━━━ INFORMATION

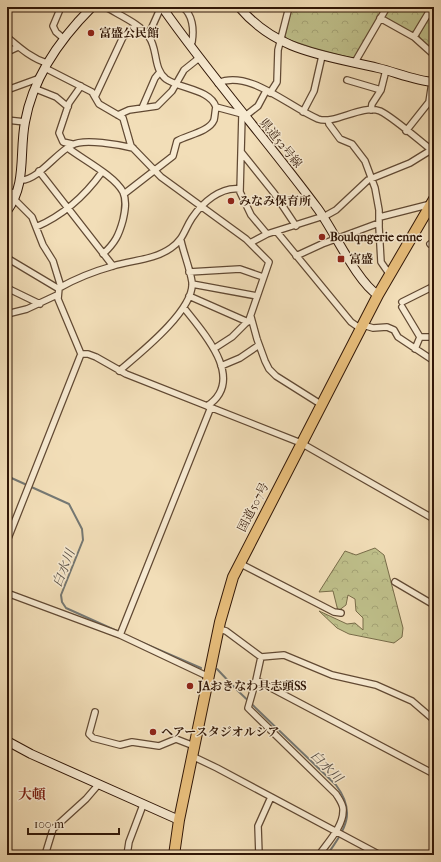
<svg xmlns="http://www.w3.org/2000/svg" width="441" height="862" font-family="'IM FELL French Canon','Noto Serif JP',serif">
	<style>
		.forest { fill: url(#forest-crowns); stroke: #786c49 }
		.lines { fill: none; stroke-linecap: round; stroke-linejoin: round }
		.stream { stroke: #757873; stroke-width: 2 }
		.street-casing { stroke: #614933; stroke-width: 8 }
		.secondary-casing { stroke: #311707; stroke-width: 10 }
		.highway-casing { stroke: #311707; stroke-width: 12 }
		.street { stroke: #f7ead1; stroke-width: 5.5 }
		.secondary { stroke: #f7ead1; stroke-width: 8 }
		.highway { stroke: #e9bf7c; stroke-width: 10 }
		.poi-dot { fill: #8f2418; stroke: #f7ead1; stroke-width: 1.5 }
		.labels { text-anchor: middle; stroke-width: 3; stroke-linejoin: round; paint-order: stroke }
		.poi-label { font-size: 12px; font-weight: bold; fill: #311707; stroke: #f7ead1; text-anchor: start }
		.street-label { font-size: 12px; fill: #311707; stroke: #f7ead1 }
		.water-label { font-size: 13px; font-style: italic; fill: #595046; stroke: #f7ead1 }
		.quarter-label { font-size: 14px; font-weight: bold; fill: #7a1f14; stroke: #f7ead1 }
	</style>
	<defs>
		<pattern id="forest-crowns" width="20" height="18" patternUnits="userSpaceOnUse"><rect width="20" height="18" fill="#bfc08b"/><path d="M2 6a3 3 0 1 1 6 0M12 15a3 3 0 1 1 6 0" fill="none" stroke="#a5a476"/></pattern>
	</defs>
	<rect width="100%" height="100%" fill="#f2deb8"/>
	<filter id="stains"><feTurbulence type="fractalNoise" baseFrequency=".005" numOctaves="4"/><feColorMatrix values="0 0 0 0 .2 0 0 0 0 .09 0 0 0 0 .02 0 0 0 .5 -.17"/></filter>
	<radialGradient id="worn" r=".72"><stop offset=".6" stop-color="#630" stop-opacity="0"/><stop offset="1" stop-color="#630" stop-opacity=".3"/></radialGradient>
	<path class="forest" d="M292 7H384L355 57 352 58 314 48 287 39 285 36Z
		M389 7H429L412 34 385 19 384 16Z
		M434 9V42L431 48 420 38 419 35Z
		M375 548 384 555 403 628 402 637 394 643 349 634 337 628 319 611 347 624 355 623 363 630V618L356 611 355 599 348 595 346 605 338 611 333 591 319 592 345 551 356 555Z"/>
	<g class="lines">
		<path class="stream" d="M7 476 69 504 82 529 83 540 61 595 62 602 66 608 117 631
			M134 639 201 668
			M217 669 236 689 336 785C357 813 345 829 327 855"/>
		<g class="street-casing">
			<path id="street" d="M61 7 53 26 56 32 63 38
				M106 7C119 15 142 25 149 37 158 49 153 69 166 79 180 89 210 89 216 107 215 111 215 116 214 120 209 132 187 135 177 141L173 156 124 194
				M182 7C193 14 194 30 192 42L189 44
				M380 18 414 37 434 55
				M148 36 161 7
				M7 37C20 48 31 58 47 63
				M414 37 432 7
				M7 52 18 47
				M355 62 387 7
				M45 68 92 92 99 104 123 118 131 146 161 177 246 239 269 262 249 320 232 337 215 348
				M347 80 381 90
				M218 83C249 69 289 107 318 119 335 125 361 104 380 111 393 117 421 142 434 152
				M36 89 56 97 68 107
				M7 90 40 78
				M270 93 277 82 278 50 289 7
				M95 97 123 37 136 25
				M216 107 242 114 240 192 251 215 267 234
				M142 108 155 78 160 72
				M371 110 372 104 381 90 386 70
				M303 112 314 91 322 56
				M118 115 129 110 157 106 172 91 184 70 199 58
				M244 117 258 106 266 91
				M7 120 25 122
				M328 120 329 124 340 139 352 144 365 161 375 188 379 210V227L381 262 390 275
				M406 131 429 102 432 82
				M72 144 63 142 59 133 69 103 81 86
				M68 148C82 159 115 176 123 192 127 201 125 211 123 220 119 235 115 243 103 254
				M242 153 274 193 296 226
				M39 171 113 266
				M21 180C37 181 57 152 72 145 84 138 120 145 133 148
				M7 190 16 195
				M14 199 32 217 43 245 53 261 61 287
				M380 217 431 204
				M36 227C64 215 84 197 102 172
				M277 232 351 322 361 329
				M250 243 267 234 327 215 336 210 368 180 410 163 431 150
				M430 244 434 242
				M296 256 322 244 379 223
				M7 258 59 289
				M189 272 240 269 263 277
				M192 284 257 296
				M7 288 40 304
				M189 296 248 322
				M402 302 434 286
				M402 307 420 337
				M184 308C203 332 247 380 207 406
				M7 314 27 309 57 295
				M251 317 257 339 265 361 269 369 276 376 322 405
				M363 325 373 328 387 327 394 330 398 337 434 361
				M420 337H434
				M415 349 420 337
				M81 354H88L96 357 126 374 301 443 434 519
				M221 366 240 358 259 345
				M119 371C139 354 195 310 192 282 190 269 184 254 181 241
				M7 541 81 354 58 299 59 288C75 279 95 271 113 266 133 260 154 260 171 248 184 239 184 230 192 218 202 203 221 186 240 189
				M239 563 334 612 341 613
				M395 582 434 605
				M7 593 120 635 209 677
				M219 629 226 631 261 657 284 655 332 675 376 685 412 701 434 720
				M120 635 211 407
				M261 657 256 680 248 708 336 794C339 799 344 805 343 811 343 827 327 843 319 855
				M7 667V679
				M256 680 434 774
				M95 712 89 734 93 738 120 745 132 742 159 746 176 739 194 746
				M192 756 217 768 380 855
				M45 855 53 829 86 799 98 785
				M127 855 129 842 143 805
				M259 855 258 826 271 797"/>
		</g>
		<g class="secondary-casing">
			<path id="secondary" d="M162 7C211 77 267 140 318 209 334 231 357 282 378 295
				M239 7C277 52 324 55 378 68 395 72 416 81 434 82
				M7 211C27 184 19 153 25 122 33 77 60 39 92 7
				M7 741 31 754 179 820"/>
		</g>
		<g class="highway-casing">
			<path id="highway" d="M174 855 179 820 220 622 233 577 378 295 434 199"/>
		</g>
		<use href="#street" class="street"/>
		<use href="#secondary" class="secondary"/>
		<use href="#highway" class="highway"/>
	</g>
	<g class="poi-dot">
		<circle cx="91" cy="33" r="4"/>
		<circle cx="231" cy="201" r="4"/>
		<circle cx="322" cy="237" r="4"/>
		<rect x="337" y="255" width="8" height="8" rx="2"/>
		<circle cx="190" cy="686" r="4"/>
		<circle cx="153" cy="732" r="4"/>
	</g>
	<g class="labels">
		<g class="poi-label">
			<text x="99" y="37">富盛公民館</text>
			<text x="239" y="205">みなみ保育所</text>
			<text x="330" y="241">Boulqngerie enne</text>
			<text x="349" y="263">富盛</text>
			<text x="198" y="690">JAおきなわ具志頭SS</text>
			<text x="161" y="736">ヘアースタジオルシア</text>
		</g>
		<g class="street-label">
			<text transform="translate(281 143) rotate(51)" y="4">県道52号線</text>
			<text transform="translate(253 507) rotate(-63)" y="4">国道507号</text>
		</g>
		<g class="water-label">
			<text transform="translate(63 568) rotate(-68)" y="5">白水川</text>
			<text transform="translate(327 766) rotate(45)" y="5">白水川</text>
		</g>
		<g class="quarter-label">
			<text x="32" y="799">大頓</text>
		</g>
	</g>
	<rect width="441" height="862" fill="none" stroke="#f2deb8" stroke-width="24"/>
	<rect x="8" y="8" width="425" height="846" fill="none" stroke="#311707" stroke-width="2"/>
	<rect x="12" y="12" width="417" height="838" fill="none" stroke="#311707"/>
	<path d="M28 828v6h91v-6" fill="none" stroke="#311707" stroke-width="2"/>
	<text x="34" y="828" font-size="12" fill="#311707" stroke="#f7ead1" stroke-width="3" paint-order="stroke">100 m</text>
	<rect width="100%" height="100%" filter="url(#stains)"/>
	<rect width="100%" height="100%" fill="url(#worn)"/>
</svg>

━━━━━━

-- EXERCISE REQUIREMENTS --
Starting at the line with "0 0 0 0 .09" and ending at the line with "M142 108 155 78 160 72", print each line of the listing above exactly, with no other lines.

-- FINISHED EXERCISE --
	<filter id="stains"><feTurbulence type="fractalNoise" baseFrequency=".005" numOctaves="4"/><feColorMatrix values="0 0 0 0 .2 0 0 0 0 .09 0 0 0 0 .02 0 0 0 .5 -.17"/></filter>
	<radialGradient id="worn" r=".72"><stop offset=".6" stop-color="#630" stop-opacity="0"/><stop offset="1" stop-color="#630" stop-opacity=".3"/></radialGradient>
	<path class="forest" d="M292 7H384L355 57 352 58 314 48 287 39 285 36Z
		M389 7H429L412 34 385 19 384 16Z
		M434 9V42L431 48 420 38 419 35Z
		M375 548 384 555 403 628 402 637 394 643 349 634 337 628 319 611 347 624 355 623 363 630V618L356 611 355 599 348 595 346 605 338 611 333 591 319 592 345 551 356 555Z"/>
	<g class="lines">
		<path class="stream" d="M7 476 69 504 82 529 83 540 61 595 62 602 66 608 117 631
			M134 639 201 668
			M217 669 236 689 336 785C357 813 345 829 327 855"/>
		<g class="street-casing">
			<path id="street" d="M61 7 53 26 56 32 63 38
				M106 7C119 15 142 25 149 37 158 49 153 69 166 79 180 89 210 89 216 107 215 111 215 116 214 120 209 132 187 135 177 141L173 156 124 194
				M182 7C193 14 194 30 192 42L189 44
				M380 18 414 37 434 55
				M148 36 161 7
				M7 37C20 48 31 58 47 63
				M414 37 432 7
				M7 52 18 47
				M355 62 387 7
				M45 68 92 92 99 104 123 118 131 146 161 177 246 239 269 262 249 320 232 337 215 348
				M347 80 381 90
				M218 83C249 69 289 107 318 119 335 125 361 104 380 111 393 117 421 142 434 152
				M36 89 56 97 68 107
				M7 90 40 78
				M270 93 277 82 278 50 289 7
				M95 97 123 37 136 25
				M216 107 242 114 240 192 251 215 267 234
				M142 108 155 78 160 72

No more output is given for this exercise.